Cal women’s swim and dive will be hosting these meets at the Spieker Aquatics Complex in Berkeley over the span of three days. The Bears will battle the Trojans Friday and Saturday, then turn their attention to the Bruins.
These contests will be the official start to Cal’s season. The Bears’ November matchups with Stanford featured several races but served as nonscoring meets.
The time trials and scrimmage races offered collegiate race experience for freshmen such as Isabelle Stadden, who performed Cal’s fastest 200-yard backstroke since 2019, and Emily Gantriis, who kicked off the meet with a 50-yard freestyle. Stadden and Gantriis will be looking to build on those promising performances in the upcoming meets against UCLA and USC.
Another standout at the nonscoring meets against Stanford was junior Ema Rajic, who set a Cal record in the 100-yard breaststroke and recorded the No. 2 time in school history in the 200 breaststroke.
While the blue and gold have high expectations this season, it would be understandable if they showed rust given the long layoff since their last organized competition.
In a normal season, cheering fans are there to encourage swimmers and help their team through the toughest moments of competition.
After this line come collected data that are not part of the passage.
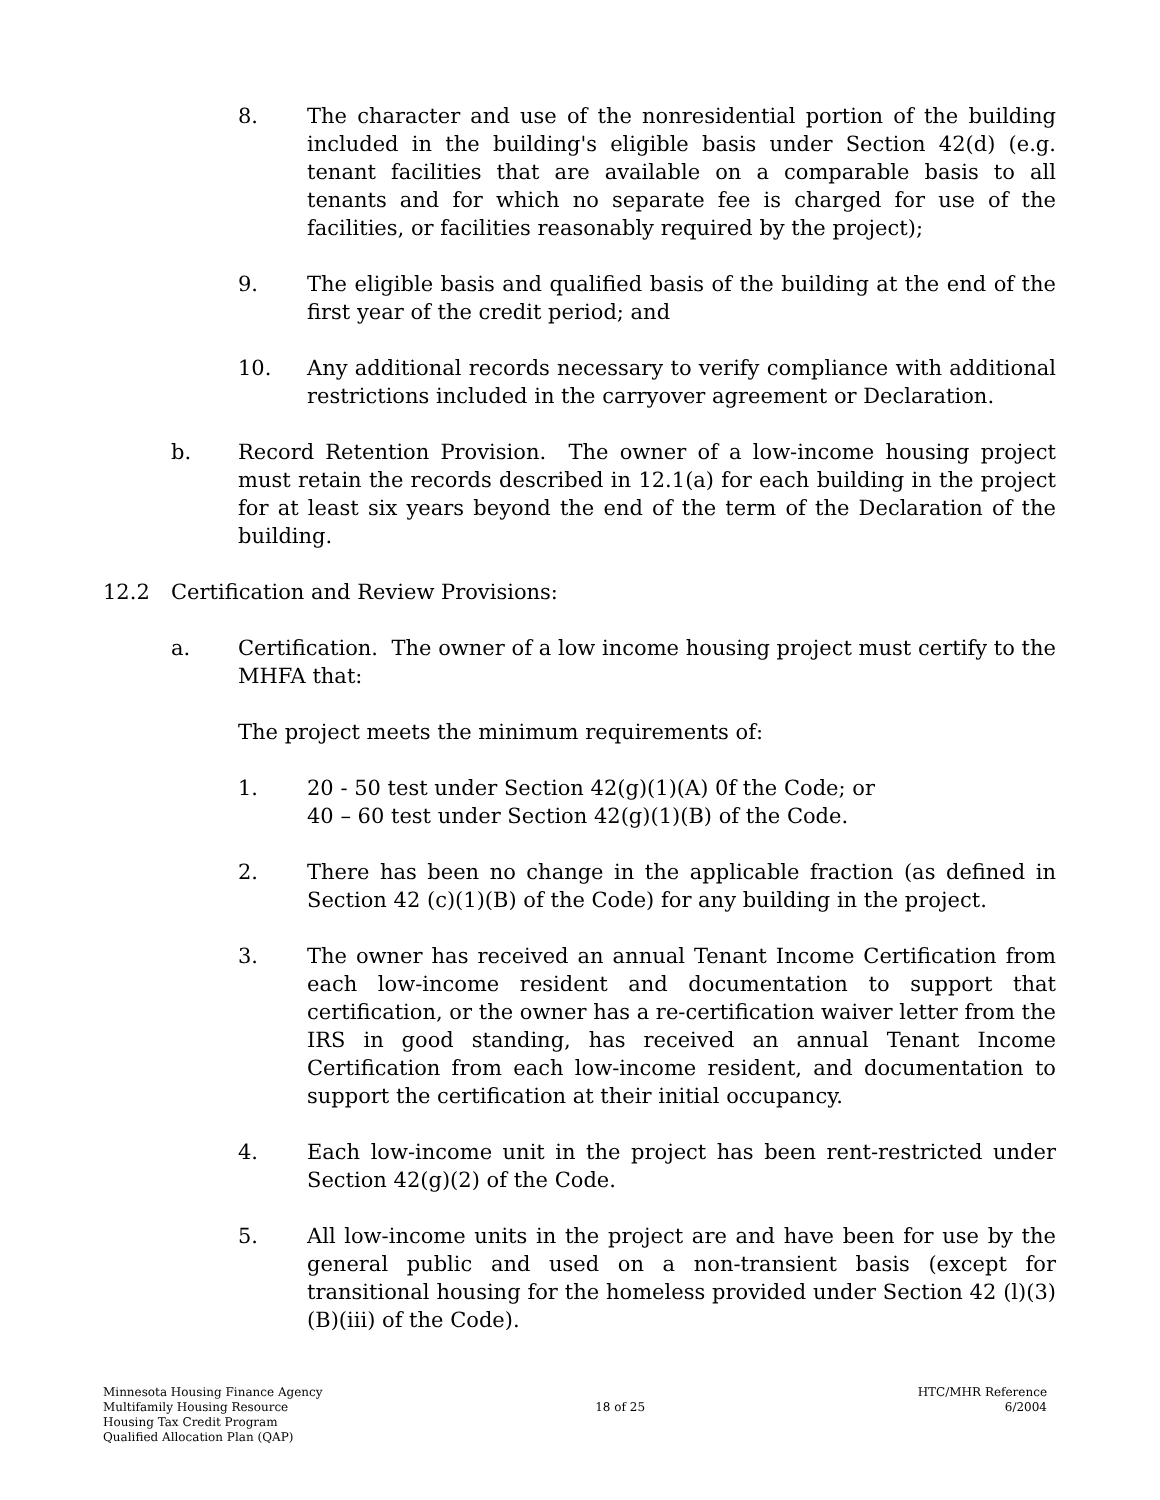8. The character and use of the nonresidential portion of the building included in the building's eligible basis under Section 42(d) (e.g. tenant facilities that are available on a comparable basis to all tenants and for which no separate fee is charged for use of the facilities, or facilities reasonably required by the project);
9. The eligible basis and qualified basis of the building at the end of the first year of the credit period; and
10. Any additional records necessary to verify compliance with additional restrictions included in the carryover agreement or Declaration.
b. Record Retention Provision. The owner of a low-income housing project must retain the records described in 12.1(a) for each building in the project for at least six years beyond the end of the term of the Declaration of the building.
12.2 Certification and Review Provisions:
a. Certification. The owner of a low income housing project must certify to the MHFA that:
The project meets the minimum requirements of:
1. 20 - 50 test under Section 42(g)(1)(A) 0f the Code; or
40 – 60 test under Section 42(g)(1)(B) of the Code.
2. There has been no change in the applicable fraction (as defined in Section 42 (c)(1)(B) of the Code) for any building in the project.
3. The owner has received an annual Tenant Income Certification from each low-income resident and documentation to support that certification, or the owner has a re-certification waiver letter from the IRS in good standing, has received an annual Tenant Income Certification from each low-income resident, and documentation to support the certification at their initial occupancy.
4. Each low-income unit in the project has been rent-restricted under Section 42(g)(2) of the Code.
5. All low-income units in the project are and have been for use by the general public and used on a non-transient basis (except for transitional housing for the homeless provided under Section 42 (l)(3)(B)(iii) of the Code).
Minnesota Housing Finance Agency
Multifamily Housing Resource
Housing Tax Credit Program
Qualified Allocation Plan (QAP)
18 of 25 HTC/MHR Reference
6/2004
But, given restrictions brought about by the COVID-19 pandemic, there will not be any Cal faithful fans filling the stands this weekend.
Despite this, the Bears’ training has them prepared for anything that comes their way.
The question of whether Cal women’s swim and dive will continue its winning ways against USC and UCLA will be answered this weekend as the Pac-12 foes duke it out at the Bears’ Spieker Aquatics Center.